**Supplied text**
"""

One would wonder how this is still an issue in big 2022, seeing how much the world has moved forward but here we are. After hearing a few women’s experiences, I did some research and realized it is a rather dire issue and what we are not going to do is stop talking about it. Prejudice against women who are house hunting must become a thing of the past in our society.

It is a known fact that Nigeria is a deeply patriarchal country. Patriarchy can be simply referred to as a system of beliefs, and values embedded in political, social, and economic systems that marginalizes women in every area of life. Regardless of time and place, it constantly finds a way to rear it’s ugly head. From education to religion, women are marginalized more often than not.

House-hunting and living alone as a single Nigerian woman is the absolute ghetto. The average landlord is against you, making the entire process difficult, as if women do not already suffer enough. To properly relay the experiences of Nigerian female renters, I reached out to a few women to share their experience with house hunting and live alone as a single woman.

"""

**Data items**
"""

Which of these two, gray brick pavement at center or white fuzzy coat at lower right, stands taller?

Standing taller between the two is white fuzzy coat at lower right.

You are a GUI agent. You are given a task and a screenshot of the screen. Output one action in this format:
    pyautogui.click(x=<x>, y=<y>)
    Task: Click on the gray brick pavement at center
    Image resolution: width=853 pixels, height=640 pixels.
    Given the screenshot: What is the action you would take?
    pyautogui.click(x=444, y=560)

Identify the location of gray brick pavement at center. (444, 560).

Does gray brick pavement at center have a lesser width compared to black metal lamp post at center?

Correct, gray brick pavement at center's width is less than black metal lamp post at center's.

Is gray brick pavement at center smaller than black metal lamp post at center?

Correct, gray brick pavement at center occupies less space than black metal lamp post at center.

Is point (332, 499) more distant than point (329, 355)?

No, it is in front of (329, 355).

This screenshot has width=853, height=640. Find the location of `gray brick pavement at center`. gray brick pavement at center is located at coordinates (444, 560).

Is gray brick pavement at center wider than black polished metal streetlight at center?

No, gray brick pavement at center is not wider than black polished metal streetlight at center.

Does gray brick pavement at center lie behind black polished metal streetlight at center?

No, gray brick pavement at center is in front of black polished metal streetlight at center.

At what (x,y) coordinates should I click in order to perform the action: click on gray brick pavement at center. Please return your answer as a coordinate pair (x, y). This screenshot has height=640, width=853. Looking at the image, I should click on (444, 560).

"""

**Exercise tasks**
**1)** Answer these questions using the text on women house hunting in Nigeria.
(a) What does the writer say must become a thing of the past?
(b) In which systems does the text say patriarchy's beliefs and values are embedded?
(c) Whom did the writer reach out to, and what were they asked to share?
**2)** Translate this sentence from the piece on women house hunting in Nigeria into Spanish: "It is a known fact that Nigeria is a deeply patriarchal country."
**3)** Pick up the piece on single Nigerian women house hunting right after its final sentence and keep writing.

**Responses in order**
**1)**
(a) Prejudice against women who are house hunting.
(b) Political, social, and economic systems.
(c) A few women, who were asked to share their experience with house hunting and living alone as a single woman.

**2)** Es un hecho conocido que Nigeria es un país profundamente patriarcal.

**3)**
Ramat*: I started actively searching for a 1-bedroom flat in March 2022 in Abuja. I had been casually looking for a few weeks and I was already tired. I had to increase my budget a few times because I just couldn’t find an apartment I liked, or something that was close to the idea of a suitable apartment I had in mind, at least. I received the first shock when I contacted one agent and before I asked if I could see the place, he said the landlord doesn’t rent to single women. And that was not the only time, sadly.

I found another one a few days later and I actually liked it, but the landlord said he did not like renting his flats to women because men are usually the ones sponsoring their lifestyle. What that means and how it was related to my search, I guess I would never know. Anyway, he accepted my application on the condition that I would bring my brother to stand in for me, despite the fact that I would be the person paying the rent and related bills.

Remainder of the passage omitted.